23/01/21 UK deaths: 1348. Current Market Harborough infections: 254. DOWN from last week: 205. Total number of UK deaths: 97329
24/01/21 UK deaths: 610. Current Market Harborough infections: 298. DOWN from last week: 129. Police have issued more than £15,000 in fines after breaking up yet another rave in east London, as many as 300 people are thought to have participated in the party in Hackney on Saturday night. These stupid and selfish individuals may only be a very tiny majority, but their actions have such wide-ranging ramifications and undoubtedly contribute to the length of misery shared by all. Surely they should be made to account for their actions by more than just a fine? Maybe a few hours enforced litter picking on the streets wearing a Hi-vis jacket declaring they are Covid-19 breakers may bring a little shame on them. On a more positive note, over the last two days, almost a million people received their first dose of vaccine.
Unfortunately, Charlotte’s next-door neighbour (a nurse) who has been isolating after catching Coronavirus, was this morning whisked away in an ambulance to Kettering Hospital. We sincerely wish her a speedy recovery.

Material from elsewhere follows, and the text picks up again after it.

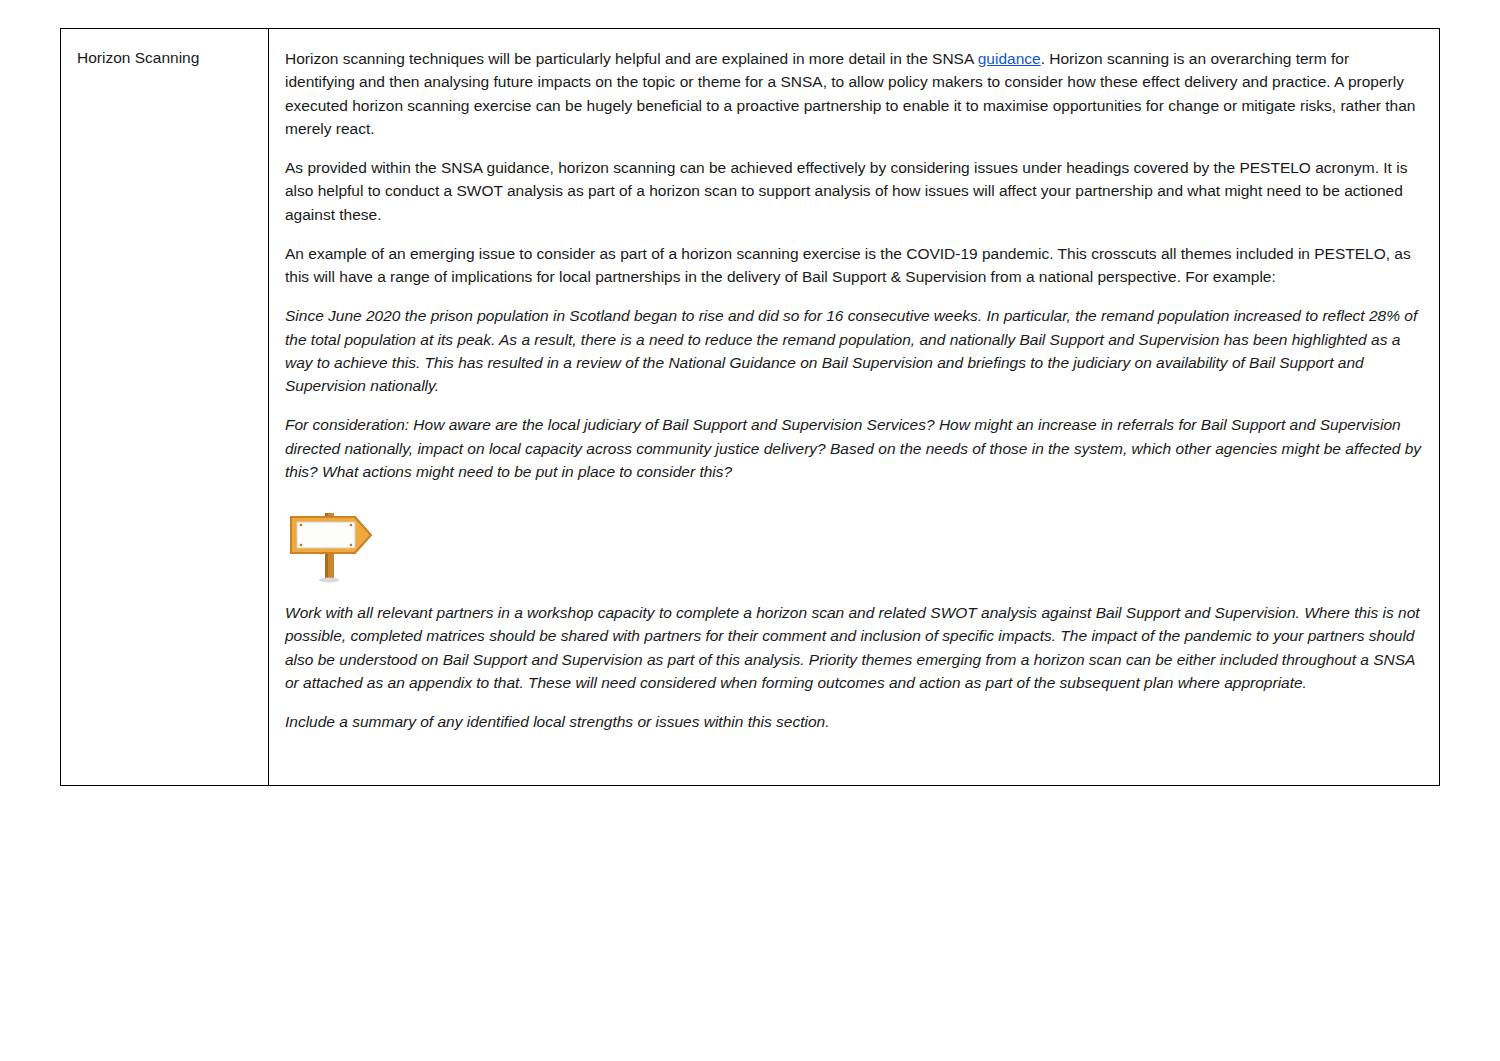| Horizon Scanning | Horizon scanning techniques will be particularly helpful and are explained in more detail in the SNSA guidance . Horizon scanning is an overarching term for identifying and then analysing future impacts on the topic or theme for a SNSA, to allow policy makers to consider how these effect delivery and practice. A properly executed horizon scanning exercise can be hugely beneficial to a proactive partnership to enable it to maximise opportunities for change or mitigate risks, rather than merely react. As provided within the SNSA guidance, horizon scanning can be achieved effectively by considering issues under headings covered by the PESTELO acronym. It is also helpful to conduct a SWOT analysis as part of a horizon scan to support analysis of how issues will affect your partnership and what might need to be actioned against these. An example of an emerging issue to consider as part of a horizon scanning exercise is the COVID-19 pandemic. This crosscuts all themes included in PESTELO, as this will have a range of implications for local partnerships in the delivery of Bail Support & Supervision from a national perspective. For example: Since June 2020 the prison population in Scotland began to rise and did so for 16 consecutive weeks. In particular, the remand population increased to reflect 28% of the total population at its peak. As a result, there is a need to reduce the remand population, and nationally Bail Support and Supervision has been highlighted as a way to achieve this. This has resulted in a review of the National Guidance on Bail Supervision and briefings to the judiciary on availability of Bail Support and Supervision nationally. For consideration: How aware are the local judiciary of Bail Support and Supervision Services? How might an increase in referrals for Bail Support and Supervision directed nationally, impact on local capacity across community justice delivery? Based on the needs of those in the system, which other agencies might be affected by this? What actions might need to be put in place to consider this? Work with all relevant partners in a workshop capacity to complete a horizon scan and related SWOT analysis against Bail Support and Supervision. Where this is not possible, completed matrices should be shared with partners for their comment and inclusion of specific impacts. The impact of the pandemic to your partners should also be understood on Bail Support and Supervision as part of this analysis. Priority themes emerging from a horizon scan can be either included throughout a SNSA or attached as an appendix to that. These will need considered when forming outcomes and action as part of the subsequent plan where appropriate. Include a summary of any identified local strengths or issues within this section. |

What an exciting day the whole family had today! WE HAD SNOW!!!!!!!. Anything that breaks up the monotony of lock-down is welcome and the younger members of the family took full advantage of this now rare occurrence in the midlands. Knowing that the ‘white stuff’ was on the way, I chose to use up my sanctioned exercise session by digging over a bed of raspberries that I have decided is going to be for Cape Gooseberries next summer (fingers crossed). A hard frost overnight had frozen the top few centimetres of earth, ensuring the clods remained intact as I turned them over. The family think I am more than a little mad, digging the frozen ground, but it is good exercise, and I do enjoy it so. Hmmm. I possibly may have a few bats flitting about the belfry, but they don’t carry Covid!
Jamie and Ruth chose to celebrate their aborted Scottish snowboarding holiday by slaloming down the freshly laid piste between Harborough and Great Bowden, while Charlotte and boys dug out their seldom-used sledges and careered down slopes in Rothwell. Sarah and Alice made a snowman, and true to my heart Lee went to his allotment and finished building raised beds in readiness for the warm sunny days of summer.
The falling snow continued falling until well after dark and with a -5° forecast overnight, Monday morning is going to be an interesting commute for those that have to.